__EXCERPTED TEXT__:
━━━━━━━━━━━━━━━━━━━━━━━━━━━━━━

0

I am new to Regex. I am trying to get multiple lines after a string match. Somehow I able to do it, but I feel like that is not the best way. The following code produces a list of a tuple of the next 10 lines and the tenth line. 

re.findall(r'(Input orientation(.+\n){10})',f)
  1. Would you please explain how it happened and how can I get a list of matched line and next n lines.
  2. Is there have any way to print m-th to (m+n)th line after matching a string? eg. print 5th to 10th line after matching the string "Input orientation"

I am looking for a regex solution only.

Thanks much

Jabed A. Mohammed
  • 1
  • 2
  • What you are asking for is repeated capturing group. With `re`, it is not possible. With PyPi regex, kind of possible, but you still need some code to get the stack of Group 2 captures (if you use your regex). – Wiktor Stribiżew Apr 28 '20 at 20:09
  • 1
    I'm not certain I understand your question, but you may be able to use a regular expression similar to `^.*\bdog and gorilla\b.*\r?\n(?:.*\r?\n){2}((?:.*\r?\n){3})`. This searches for a line containing the string `dog and gorilla` (surrounded by word breaks). If the line is found is skips the next 2 lines and captures the next 3 in capture group 1. [Demo](https://regex101.com/r/Wavohn/2/). – Cary Swoveland Apr 28 '20 at 21:13
  • Excellent, you got my question and it works. Another quick query is, if I do f=open('f.com','r'); re.findall(r'restring',f.readliens()), it producing the result in first run and return nothing in rerunning of re.findall(r'restring',f.readliens()). But if I use f=open('f.com','r').readlines(), then re.findall works in every execution, do you know why? – Jabed A. Mohammed May 04 '20 at 16:42

0 Answers0

━━━━━━━━━━━━━━━━━━━━━━━━━━━━━━

__WORK REQUEST 1__:
Answer these questions about the regex thread:
(a) What string does the original poster give as the one to match before printing the 5th to 10th lines?
(b) In Cary Swoveland's suggested expression, how many lines after the matching line are skipped, and how many are then captured?
(c) According to Wiktor Stribiżew, which library makes the repeated capturing group "kind of possible"?
The regex thread and the records are unrelated to each other.

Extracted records

━━━━━━━━━━━━━━━━━━━━━━━━━━━━━━

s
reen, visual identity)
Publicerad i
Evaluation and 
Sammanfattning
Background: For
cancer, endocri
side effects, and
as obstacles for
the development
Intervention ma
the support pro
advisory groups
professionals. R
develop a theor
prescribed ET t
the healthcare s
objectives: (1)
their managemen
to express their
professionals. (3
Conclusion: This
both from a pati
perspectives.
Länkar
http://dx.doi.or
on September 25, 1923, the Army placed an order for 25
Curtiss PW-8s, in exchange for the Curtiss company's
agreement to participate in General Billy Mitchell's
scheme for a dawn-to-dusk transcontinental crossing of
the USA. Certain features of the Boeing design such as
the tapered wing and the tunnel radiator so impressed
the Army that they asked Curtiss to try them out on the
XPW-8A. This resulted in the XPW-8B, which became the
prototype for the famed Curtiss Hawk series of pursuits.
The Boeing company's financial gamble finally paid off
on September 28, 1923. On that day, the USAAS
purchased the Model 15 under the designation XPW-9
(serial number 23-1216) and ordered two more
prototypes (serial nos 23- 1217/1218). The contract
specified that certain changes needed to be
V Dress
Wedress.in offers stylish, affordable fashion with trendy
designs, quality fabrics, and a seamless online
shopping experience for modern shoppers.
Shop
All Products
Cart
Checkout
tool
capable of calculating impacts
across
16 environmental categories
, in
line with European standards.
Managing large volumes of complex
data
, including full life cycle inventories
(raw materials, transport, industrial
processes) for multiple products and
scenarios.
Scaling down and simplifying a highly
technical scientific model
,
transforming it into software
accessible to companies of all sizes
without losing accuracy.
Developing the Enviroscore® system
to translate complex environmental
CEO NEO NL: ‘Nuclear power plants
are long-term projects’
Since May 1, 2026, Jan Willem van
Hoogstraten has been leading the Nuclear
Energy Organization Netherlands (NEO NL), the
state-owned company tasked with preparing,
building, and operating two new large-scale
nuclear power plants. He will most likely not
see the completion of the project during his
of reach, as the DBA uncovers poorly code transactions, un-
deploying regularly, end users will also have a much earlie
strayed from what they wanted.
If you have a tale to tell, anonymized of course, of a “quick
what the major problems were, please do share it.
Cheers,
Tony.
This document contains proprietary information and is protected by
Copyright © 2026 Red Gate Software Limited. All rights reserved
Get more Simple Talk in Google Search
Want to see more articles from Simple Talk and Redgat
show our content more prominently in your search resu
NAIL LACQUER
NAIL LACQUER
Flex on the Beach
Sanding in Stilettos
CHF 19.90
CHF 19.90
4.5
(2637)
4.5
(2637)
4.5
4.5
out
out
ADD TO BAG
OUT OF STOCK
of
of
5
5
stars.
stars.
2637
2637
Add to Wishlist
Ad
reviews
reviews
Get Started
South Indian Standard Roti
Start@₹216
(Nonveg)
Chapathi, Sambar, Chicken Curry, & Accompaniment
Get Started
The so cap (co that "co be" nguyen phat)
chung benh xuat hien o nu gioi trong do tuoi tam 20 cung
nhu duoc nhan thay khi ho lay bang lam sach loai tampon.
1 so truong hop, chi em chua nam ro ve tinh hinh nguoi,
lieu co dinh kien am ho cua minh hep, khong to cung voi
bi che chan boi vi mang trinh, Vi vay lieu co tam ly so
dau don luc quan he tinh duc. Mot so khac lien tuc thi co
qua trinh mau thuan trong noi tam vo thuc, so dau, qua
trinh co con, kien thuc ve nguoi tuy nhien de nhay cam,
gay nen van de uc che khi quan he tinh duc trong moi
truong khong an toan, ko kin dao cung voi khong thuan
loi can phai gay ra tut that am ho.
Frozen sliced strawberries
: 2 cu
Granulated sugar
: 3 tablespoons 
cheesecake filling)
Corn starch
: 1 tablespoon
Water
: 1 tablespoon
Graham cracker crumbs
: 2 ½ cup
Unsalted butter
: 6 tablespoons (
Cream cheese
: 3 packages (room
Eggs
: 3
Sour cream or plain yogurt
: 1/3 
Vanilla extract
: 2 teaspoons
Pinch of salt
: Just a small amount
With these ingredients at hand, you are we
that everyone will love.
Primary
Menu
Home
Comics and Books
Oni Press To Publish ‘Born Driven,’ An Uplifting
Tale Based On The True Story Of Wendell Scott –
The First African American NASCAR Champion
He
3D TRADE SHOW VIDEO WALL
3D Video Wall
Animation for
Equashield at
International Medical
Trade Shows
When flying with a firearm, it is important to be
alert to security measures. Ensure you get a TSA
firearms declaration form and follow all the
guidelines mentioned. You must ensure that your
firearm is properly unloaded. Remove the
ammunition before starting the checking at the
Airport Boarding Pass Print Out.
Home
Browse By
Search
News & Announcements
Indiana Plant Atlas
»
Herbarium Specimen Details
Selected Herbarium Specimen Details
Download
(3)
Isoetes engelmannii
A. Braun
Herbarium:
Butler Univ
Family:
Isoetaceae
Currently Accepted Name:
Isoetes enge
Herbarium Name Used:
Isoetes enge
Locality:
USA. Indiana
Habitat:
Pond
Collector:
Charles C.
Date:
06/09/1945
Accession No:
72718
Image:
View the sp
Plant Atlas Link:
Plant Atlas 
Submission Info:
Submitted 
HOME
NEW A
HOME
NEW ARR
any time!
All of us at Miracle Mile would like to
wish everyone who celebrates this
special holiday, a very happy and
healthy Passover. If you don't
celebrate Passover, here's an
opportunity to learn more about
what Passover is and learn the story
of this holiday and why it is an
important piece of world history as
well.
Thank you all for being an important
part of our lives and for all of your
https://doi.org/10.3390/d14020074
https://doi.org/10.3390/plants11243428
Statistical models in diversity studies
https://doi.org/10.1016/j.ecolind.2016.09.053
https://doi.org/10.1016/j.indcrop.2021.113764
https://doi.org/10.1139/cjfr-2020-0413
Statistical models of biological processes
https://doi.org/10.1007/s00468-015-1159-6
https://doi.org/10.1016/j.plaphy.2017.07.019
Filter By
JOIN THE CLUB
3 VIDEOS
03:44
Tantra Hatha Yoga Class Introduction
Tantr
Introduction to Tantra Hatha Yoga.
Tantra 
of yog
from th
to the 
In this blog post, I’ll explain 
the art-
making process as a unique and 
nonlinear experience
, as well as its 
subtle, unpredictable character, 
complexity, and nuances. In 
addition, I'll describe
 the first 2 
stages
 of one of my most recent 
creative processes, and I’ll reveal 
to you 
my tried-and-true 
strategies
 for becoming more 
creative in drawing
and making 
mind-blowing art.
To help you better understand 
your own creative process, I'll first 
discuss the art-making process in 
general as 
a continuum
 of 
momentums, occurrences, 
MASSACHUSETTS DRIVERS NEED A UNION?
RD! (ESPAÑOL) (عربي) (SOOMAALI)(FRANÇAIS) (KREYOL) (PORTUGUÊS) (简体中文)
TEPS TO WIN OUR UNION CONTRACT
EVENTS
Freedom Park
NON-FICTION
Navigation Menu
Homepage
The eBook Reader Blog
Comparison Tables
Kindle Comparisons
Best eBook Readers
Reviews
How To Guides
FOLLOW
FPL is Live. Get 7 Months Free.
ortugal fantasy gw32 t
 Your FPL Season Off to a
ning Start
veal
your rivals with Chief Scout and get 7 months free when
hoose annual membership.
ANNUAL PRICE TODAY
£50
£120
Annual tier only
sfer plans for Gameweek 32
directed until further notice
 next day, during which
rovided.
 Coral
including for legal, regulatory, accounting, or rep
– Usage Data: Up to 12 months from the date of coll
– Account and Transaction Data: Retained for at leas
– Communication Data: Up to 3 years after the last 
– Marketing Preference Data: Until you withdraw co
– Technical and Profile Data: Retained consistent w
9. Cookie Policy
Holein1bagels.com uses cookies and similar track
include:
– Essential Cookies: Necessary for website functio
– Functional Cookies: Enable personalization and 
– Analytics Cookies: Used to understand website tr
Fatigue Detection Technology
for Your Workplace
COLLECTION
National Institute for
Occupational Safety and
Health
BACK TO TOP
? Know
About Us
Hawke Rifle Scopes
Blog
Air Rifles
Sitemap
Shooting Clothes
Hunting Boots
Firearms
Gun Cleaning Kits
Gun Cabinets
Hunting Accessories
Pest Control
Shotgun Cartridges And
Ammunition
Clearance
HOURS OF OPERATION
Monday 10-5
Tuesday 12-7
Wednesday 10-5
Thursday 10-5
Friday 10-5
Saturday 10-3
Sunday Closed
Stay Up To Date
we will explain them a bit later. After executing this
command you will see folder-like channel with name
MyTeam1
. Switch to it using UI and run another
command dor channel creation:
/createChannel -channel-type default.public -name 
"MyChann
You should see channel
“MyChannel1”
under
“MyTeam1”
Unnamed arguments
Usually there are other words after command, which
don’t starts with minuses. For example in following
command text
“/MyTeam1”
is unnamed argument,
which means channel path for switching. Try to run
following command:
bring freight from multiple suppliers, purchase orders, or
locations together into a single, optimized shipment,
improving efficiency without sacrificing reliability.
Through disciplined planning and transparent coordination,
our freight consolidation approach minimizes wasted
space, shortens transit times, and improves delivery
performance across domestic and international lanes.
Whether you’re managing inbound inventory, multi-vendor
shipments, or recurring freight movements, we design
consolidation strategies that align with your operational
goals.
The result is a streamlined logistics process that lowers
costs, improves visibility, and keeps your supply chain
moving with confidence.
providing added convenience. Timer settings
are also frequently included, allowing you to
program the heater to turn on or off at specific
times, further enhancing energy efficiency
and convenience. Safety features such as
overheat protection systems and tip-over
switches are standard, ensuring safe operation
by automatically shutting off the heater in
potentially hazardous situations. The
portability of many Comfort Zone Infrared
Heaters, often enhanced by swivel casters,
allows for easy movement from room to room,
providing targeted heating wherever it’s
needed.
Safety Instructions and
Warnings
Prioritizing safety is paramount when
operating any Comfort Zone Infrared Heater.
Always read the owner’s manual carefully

━━━━━━━━━━━━━━━━━━━━━━━━━━━━━━

__WORK REQUEST 2__: Please reproduce the records character for character, starting at their first line and ending at the line that contains "http://dx.doi.or", with both of those lines included.

__WRITTEN RESPONSE 1__:
(a) "Input orientation"
(b) It skips the next 2 lines and captures the next 3 in capture group 1.
(c) PyPi regex

__WRITTEN RESPONSE 2__:
s
reen, visual identity)
Publicerad i
Evaluation and 
Sammanfattning
Background: For
cancer, endocri
side effects, and
as obstacles for
the development
Intervention ma
the support pro
advisory groups
professionals. R
develop a theor
prescribed ET t
the healthcare s
objectives: (1)
their managemen
to express their
professionals. (3
Conclusion: This
both from a pati
perspectives.
Länkar
http://dx.doi.or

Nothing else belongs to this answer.